Try it » Your task is to repeat the entries exactly. Leave the pictures out.
..........
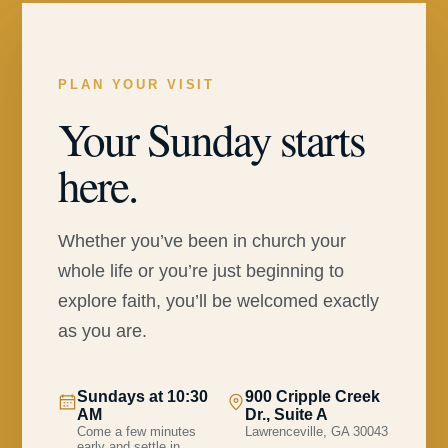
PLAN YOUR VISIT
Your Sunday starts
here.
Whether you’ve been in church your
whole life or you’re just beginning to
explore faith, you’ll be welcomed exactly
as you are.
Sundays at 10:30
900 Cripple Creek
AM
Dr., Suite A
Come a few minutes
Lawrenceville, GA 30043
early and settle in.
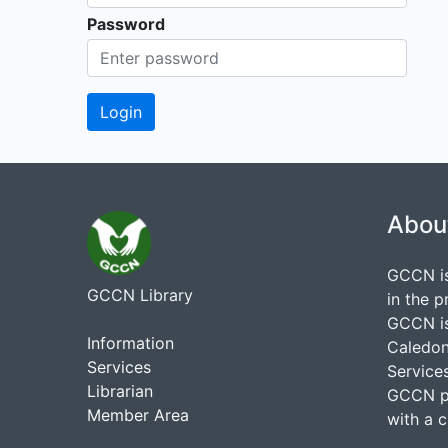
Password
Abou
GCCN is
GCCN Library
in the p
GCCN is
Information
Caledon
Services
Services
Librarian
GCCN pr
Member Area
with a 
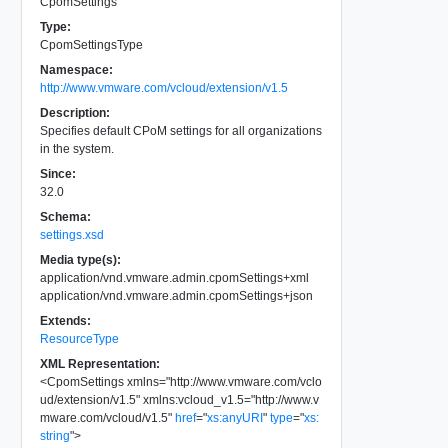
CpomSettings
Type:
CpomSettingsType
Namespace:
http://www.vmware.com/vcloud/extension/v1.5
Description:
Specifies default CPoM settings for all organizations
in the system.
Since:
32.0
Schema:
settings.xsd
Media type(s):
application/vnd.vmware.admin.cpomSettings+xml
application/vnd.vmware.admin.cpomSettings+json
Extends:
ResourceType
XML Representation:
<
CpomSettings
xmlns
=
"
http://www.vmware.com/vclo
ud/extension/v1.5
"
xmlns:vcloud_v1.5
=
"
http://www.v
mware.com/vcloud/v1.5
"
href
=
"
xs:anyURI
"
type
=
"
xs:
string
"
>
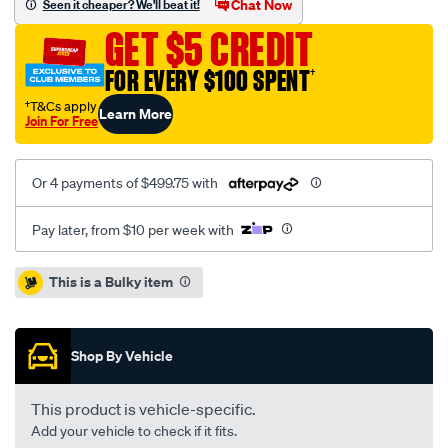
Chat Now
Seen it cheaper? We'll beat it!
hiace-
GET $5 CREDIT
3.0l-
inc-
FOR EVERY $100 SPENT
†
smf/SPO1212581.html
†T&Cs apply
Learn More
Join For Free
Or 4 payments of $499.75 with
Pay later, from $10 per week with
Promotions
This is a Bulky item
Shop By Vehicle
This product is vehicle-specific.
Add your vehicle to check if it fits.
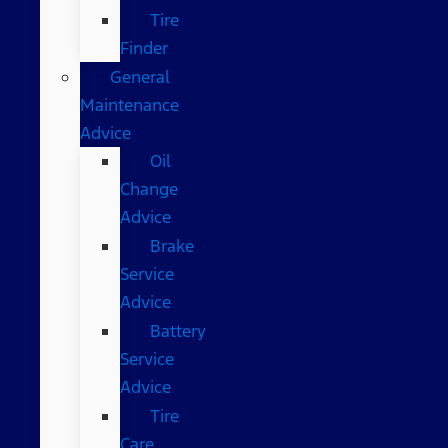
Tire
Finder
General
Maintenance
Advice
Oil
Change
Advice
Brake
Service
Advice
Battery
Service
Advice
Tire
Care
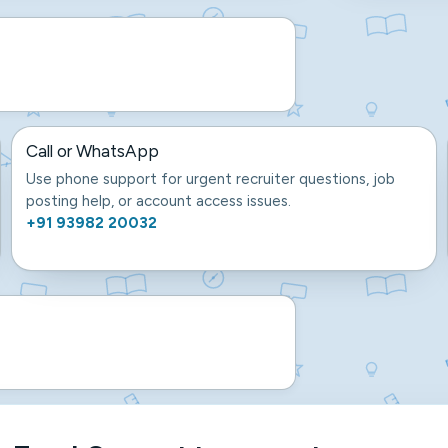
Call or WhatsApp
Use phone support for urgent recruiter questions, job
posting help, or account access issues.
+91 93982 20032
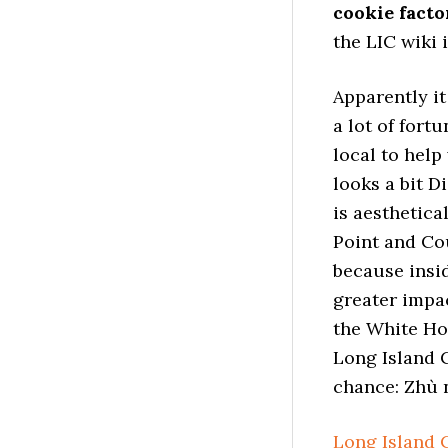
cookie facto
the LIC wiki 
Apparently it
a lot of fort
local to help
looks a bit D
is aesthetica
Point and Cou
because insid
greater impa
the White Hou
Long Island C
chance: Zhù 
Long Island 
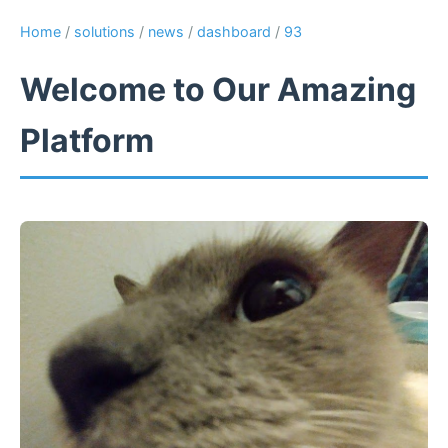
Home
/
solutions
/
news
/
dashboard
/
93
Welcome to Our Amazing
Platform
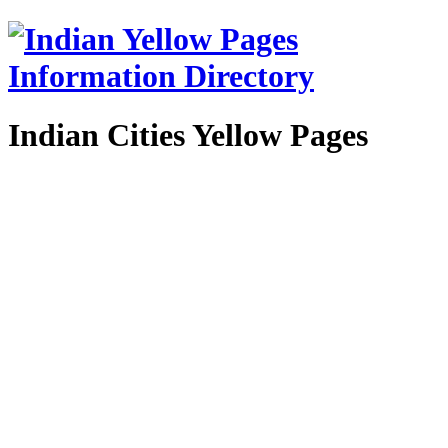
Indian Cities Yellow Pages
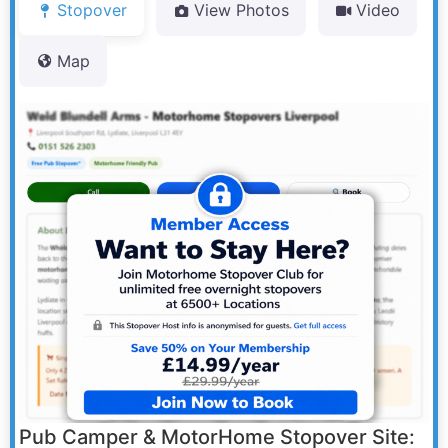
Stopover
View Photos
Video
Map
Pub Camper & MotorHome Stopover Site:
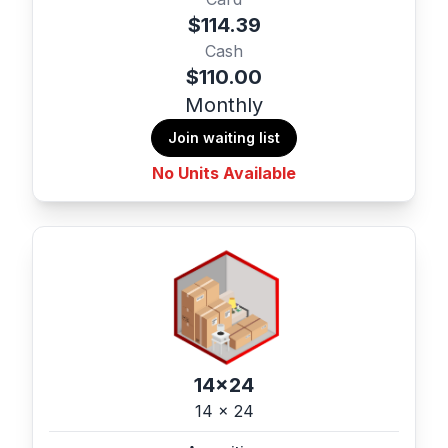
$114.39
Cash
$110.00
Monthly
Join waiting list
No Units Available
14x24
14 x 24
..........
Problem solution »
PLAN YOUR VISIT
Your Sunday starts
here.
Whether you’ve been in church your
whole life or you’re just beginning to
explore faith, you’ll be welcomed exactly
as you are.
Sundays at 10:30
900 Cripple Creek
AM
Dr., Suite A
Come a few minutes
Lawrenceville, GA 30043
early and settle in.
Password
Abou
GCCN is
GCCN Library
in the p
GCCN is
Information
Caledon
Services
Services
Librarian
GCCN pr
Member Area
with a 
CpomSettings
Type:
CpomSettingsType
Namespace:
http://www.vmware.com/vcloud/extension/v1.5
Description:
Specifies default CPoM settings for all organizations
in the system.
Since:
32.0
Schema:
settings.xsd
Media type(s):
application/vnd.vmware.admin.cpomSettings+xml
application/vnd.vmware.admin.cpomSettings+json
Extends:
ResourceType
XML Representation:
<
CpomSettings
xmlns
=
"
http://www.vmware.com/vclo
ud/extension/v1.5
"
xmlns:vcloud_v1.5
=
"
http://www.v
mware.com/vcloud/v1.5
"
href
=
"
xs:anyURI
"
type
=
"
xs:
string
"
>
Chat Now
Seen it cheaper? We'll beat it!
hiace-
GET $5 CREDIT
3.0l-
inc-
FOR EVERY $100 SPENT
†
smf/SPO1212581.html
†T&Cs apply
Learn More
Join For Free
Or 4 payments of $499.75 with
Pay later, from $10 per week with
Promotions
This is a Bulky item
Shop By Vehicle
This product is vehicle-specific.
Add your vehicle to check if it fits.
Tire
Finder
General
Maintenance
Advice
Oil
Change
Advice
Brake
Service
Advice
Battery
Service
Advice
Tire
Care
Call or WhatsApp
Use phone support for urgent recruiter questions, job
posting help, or account access issues.
+91 93982 20032
cookie facto
the LIC wiki 
Apparently it
a lot of fort
local to help
looks a bit D
is aesthetica
Point and Cou
because insid
greater impa
the White Hou
Long Island C
chance: Zhù 
Long Island 
Home
/
solutions
/
news
/
dashboard
/
93
Welcome to Our Amazing
Platform
Indian Cities Yellow Pages
Stopover
View Photos
Video
Map
Pub Camper & MotorHome Stopover Site:
$114.39
Cash
$110.00
Monthly
Join waiting list
No Units Available
14x24
14 x 24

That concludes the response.